Mario Soares, aquele que não acreditava na nossa cultura democrática, foi acima de tudo um artista que gozou com a nossa cara de toda a maneira e feitio.
Muito do que sei da sua actuação como primeiro ministro veio de histórias contadas porque não tinha idade para perceber o que se estava a passar.
Mas lembro me que alem do apelido “bochechas” o homem era também apelidado de o “bolacha Maria”.
Isto porque, para fazer face a inflação galopante provocada em boa parte pela ganancia que fez muita gente especular sobre os aumentos salariais instituiu um cabaz cujos precos não poderiam ser aumentados.
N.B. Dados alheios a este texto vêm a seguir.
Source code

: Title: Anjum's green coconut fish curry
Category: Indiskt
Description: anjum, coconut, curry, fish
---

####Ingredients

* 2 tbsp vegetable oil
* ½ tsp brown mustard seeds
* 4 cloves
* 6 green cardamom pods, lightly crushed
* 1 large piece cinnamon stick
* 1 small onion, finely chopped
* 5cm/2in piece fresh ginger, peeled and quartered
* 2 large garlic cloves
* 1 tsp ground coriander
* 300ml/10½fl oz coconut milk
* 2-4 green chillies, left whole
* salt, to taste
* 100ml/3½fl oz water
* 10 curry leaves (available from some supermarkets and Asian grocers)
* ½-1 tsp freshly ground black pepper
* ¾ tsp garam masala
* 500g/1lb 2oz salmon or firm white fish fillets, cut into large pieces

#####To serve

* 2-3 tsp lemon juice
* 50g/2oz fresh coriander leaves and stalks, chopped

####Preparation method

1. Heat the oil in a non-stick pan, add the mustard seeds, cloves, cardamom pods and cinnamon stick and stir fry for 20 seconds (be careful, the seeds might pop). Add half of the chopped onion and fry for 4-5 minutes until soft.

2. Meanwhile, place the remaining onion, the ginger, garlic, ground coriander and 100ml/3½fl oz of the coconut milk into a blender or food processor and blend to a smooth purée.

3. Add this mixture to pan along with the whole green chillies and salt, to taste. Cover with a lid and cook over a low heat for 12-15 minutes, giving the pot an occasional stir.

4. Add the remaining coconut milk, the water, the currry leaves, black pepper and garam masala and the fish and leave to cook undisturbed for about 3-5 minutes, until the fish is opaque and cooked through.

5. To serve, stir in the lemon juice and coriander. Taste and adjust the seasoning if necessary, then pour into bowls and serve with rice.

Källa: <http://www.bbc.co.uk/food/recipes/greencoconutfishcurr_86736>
E de coisas doces só lá estava a bolacha Maria.
Semana após semana um ou mais produtos iam sendo retirados do cabaz, já podiam ser aumentados, e só lá ficou a bolacha Maria.
Houve também violência policial forte e feia contra manifestantes e um anti comunismo primário que acompanhava todo o agregado familiar do sujeito.
Lembro me da malta contar quando foram todos convidados a uma determinada hora a pôr uma velinha nas janelas em solidariedade com a Polónia, aquele país que e hoje tão livre que chegou a instituir prisão perpétua por aborto.
Onde pelo menos três mulheres morreram porque os médicos não se atreveram a retirar um feto morto a tempo e horas por medo de acusações de aborto.
Por coincidência na zona em que vivia a luz faltou nessa noite mas ninguém teve a pouca vergonha de por uma vela a janela.
Também recordo um antigo presidente de Câmara que ainda fervia ao recordar que, tendo finalmente conseguido uma audiência com a criatura para discutir as grandes carências que o seu concelho ainda tinha, estava a levar o competente cha de cadeira, quando da janela se podia ver a polícia de choque a começar a malhar manifestantes.
E vem a senhora Maria Barroso “então camarada, o que tem a dizer sobre o que se passa na Polónia?”. O homem ferveu e respondeu “olhe pela janela minha senhora, aqui tem a Polónia”. A senhora meteu a viola no saco e escafedeu se.
Nestas manifestações houve mortos e feridos graves mas era tudo assacado a quem organização os protestos.
Tal como se fez na Grécia nos anos de chumbo da troika.
E houve também aquele imposto extraordinário sobre o subsídio de Natal e funcionários das finanças que deram a cara com os quatro pneus do carro furados.
“Gozou connosco de toda a maneira e feitio”, assim resumia a minha mãe a prestação do sujeito hoje incensado como pai da democracia.
Um sujeito que, tendo certamente perdido o filtro pela senilidade teve a pouca vergonha de dizer que estava pronto a mandar bombardear a capital do seu próprio país se as coisas não tivessem corrido de feição a 25 de Novembro. Foi quando soube que tinha havido uma “comuna de Lisboa”.
Realmente com pais destes a democracia não precisa de padrastos.
Quanto a grotesca canonização da criatura, se já lavamos os talibãs, se lavamos os terroristas sírios, se lavamos os nazis ucranianos em geral e Herr Zelensky em particular podem muito bem incensar quem tem pelo menos o mérito de estar morto e enterrado e já não poder mandar bombardear ninguém a mando da CIA.
A seguir vao e ver se o mar da choco que a manha hoje até vai bem fresca.